• Work task: Read the records below. Copy each line where the string "legend" occurs.

^^^^^^^^^^^^^^^^

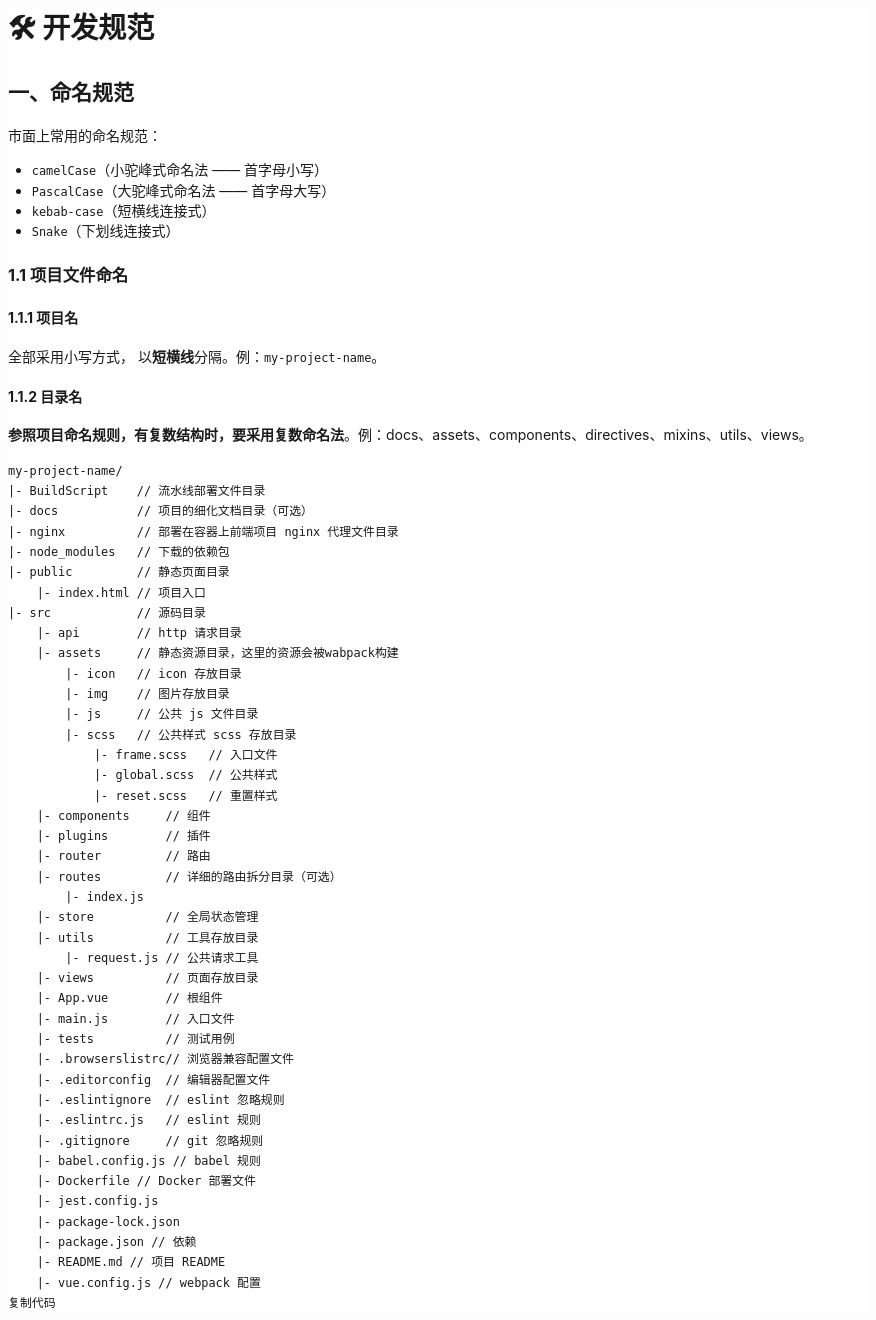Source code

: # 🛠️ 开发规范

## 一、命名规范

市面上常用的命名规范：

-   `camelCase`（小驼峰式命名法 —— 首字母小写）
-   `PascalCase`（大驼峰式命名法 —— 首字母大写）
-   `kebab-case`（短横线连接式）
-   `Snake`（下划线连接式）

### 1.1 项目文件命名

#### 1.1.1 项目名

全部采用小写方式， 以**短横线**分隔。例：`my-project-name`。

#### 1.1.2 目录名

**参照项目命名规则，有复数结构时，要采用复数命名法**。例：docs、assets、components、directives、mixins、utils、views。

```
my-project-name/
|- BuildScript    // 流水线部署文件目录
|- docs           // 项目的细化文档目录（可选）
|- nginx          // 部署在容器上前端项目 nginx 代理文件目录
|- node_modules   // 下载的依赖包
|- public         // 静态页面目录
    |- index.html // 项目入口
|- src            // 源码目录
    |- api        // http 请求目录
    |- assets     // 静态资源目录，这里的资源会被wabpack构建
        |- icon   // icon 存放目录
        |- img    // 图片存放目录
        |- js     // 公共 js 文件目录
        |- scss   // 公共样式 scss 存放目录
            |- frame.scss   // 入口文件
            |- global.scss  // 公共样式
            |- reset.scss   // 重置样式
    |- components     // 组件
    |- plugins        // 插件
    |- router         // 路由
    |- routes         // 详细的路由拆分目录（可选）
        |- index.js
    |- store          // 全局状态管理
    |- utils          // 工具存放目录
        |- request.js // 公共请求工具
    |- views          // 页面存放目录
    |- App.vue        // 根组件
    |- main.js        // 入口文件
    |- tests          // 测试用例
    |- .browserslistrc// 浏览器兼容配置文件
    |- .editorconfig  // 编辑器配置文件
    |- .eslintignore  // eslint 忽略规则
    |- .eslintrc.js   // eslint 规则
    |- .gitignore     // git 忽略规则
    |- babel.config.js // babel 规则
    |- Dockerfile // Docker 部署文件
    |- jest.config.js
    |- package-lock.json
    |- package.json // 依赖
    |- README.md // 项目 README
    |- vue.config.js // webpack 配置
复制代码
```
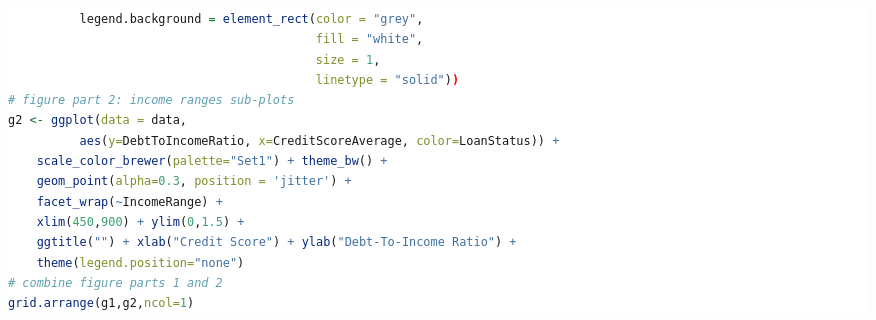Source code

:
 ```r
          legend.background = element_rect(color = "grey",
                                           fill = "white",
                                           size = 1,
                                           linetype = "solid"))
# figure part 2: income ranges sub-plots
g2 <- ggplot(data = data,
          aes(y=DebtToIncomeRatio, x=CreditScoreAverage, color=LoanStatus)) +
    scale_color_brewer(palette="Set1") + theme_bw() +
    geom_point(alpha=0.3, position = 'jitter') +
    facet_wrap(~IncomeRange) +
    xlim(450,900) + ylim(0,1.5) +
    ggtitle("") + xlab("Credit Score") + ylab("Debt-To-Income Ratio") +
    theme(legend.position="none")
# combine figure parts 1 and 2
grid.arrange(g1,g2,ncol=1)
```
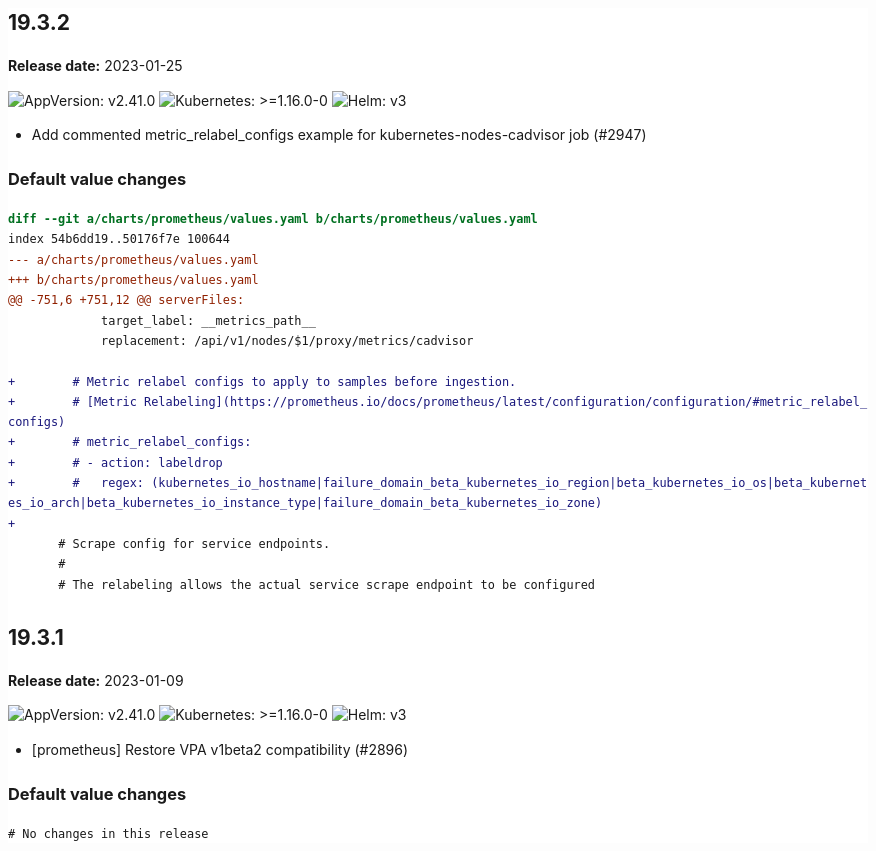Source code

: ## 19.3.2

**Release date:** 2023-01-25

![AppVersion: v2.41.0](https://img.shields.io/static/v1?label=AppVersion&message=v2.41.0&color=success)
![Kubernetes: >=1.16.0-0](https://img.shields.io/static/v1?label=Kubernetes&message=>=1.16.0-0&color=informational&logo=kubernetes)
![Helm: v3](https://img.shields.io/static/v1?label=Helm&message=v3&color=informational&logo=helm)

* Add commented metric_relabel_configs example for kubernetes-nodes-cadvisor job (#2947)

### Default value changes

```diff
diff --git a/charts/prometheus/values.yaml b/charts/prometheus/values.yaml
index 54b6dd19..50176f7e 100644
--- a/charts/prometheus/values.yaml
+++ b/charts/prometheus/values.yaml
@@ -751,6 +751,12 @@ serverFiles:
             target_label: __metrics_path__
             replacement: /api/v1/nodes/$1/proxy/metrics/cadvisor
 
+        # Metric relabel configs to apply to samples before ingestion.
+        # [Metric Relabeling](https://prometheus.io/docs/prometheus/latest/configuration/configuration/#metric_relabel_configs)
+        # metric_relabel_configs:
+        # - action: labeldrop
+        #   regex: (kubernetes_io_hostname|failure_domain_beta_kubernetes_io_region|beta_kubernetes_io_os|beta_kubernetes_io_arch|beta_kubernetes_io_instance_type|failure_domain_beta_kubernetes_io_zone)
+
       # Scrape config for service endpoints.
       #
       # The relabeling allows the actual service scrape endpoint to be configured

```

## 19.3.1

**Release date:** 2023-01-09

![AppVersion: v2.41.0](https://img.shields.io/static/v1?label=AppVersion&message=v2.41.0&color=success)
![Kubernetes: >=1.16.0-0](https://img.shields.io/static/v1?label=Kubernetes&message=>=1.16.0-0&color=informational&logo=kubernetes)
![Helm: v3](https://img.shields.io/static/v1?label=Helm&message=v3&color=informational&logo=helm)

* [prometheus] Restore VPA v1beta2 compatibility (#2896)

### Default value changes

```diff
# No changes in this release
```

^^^^^^^^^^^^^^^^

• Written solution:
          legend.background = element_rect(color = "grey",
    theme(legend.position="none")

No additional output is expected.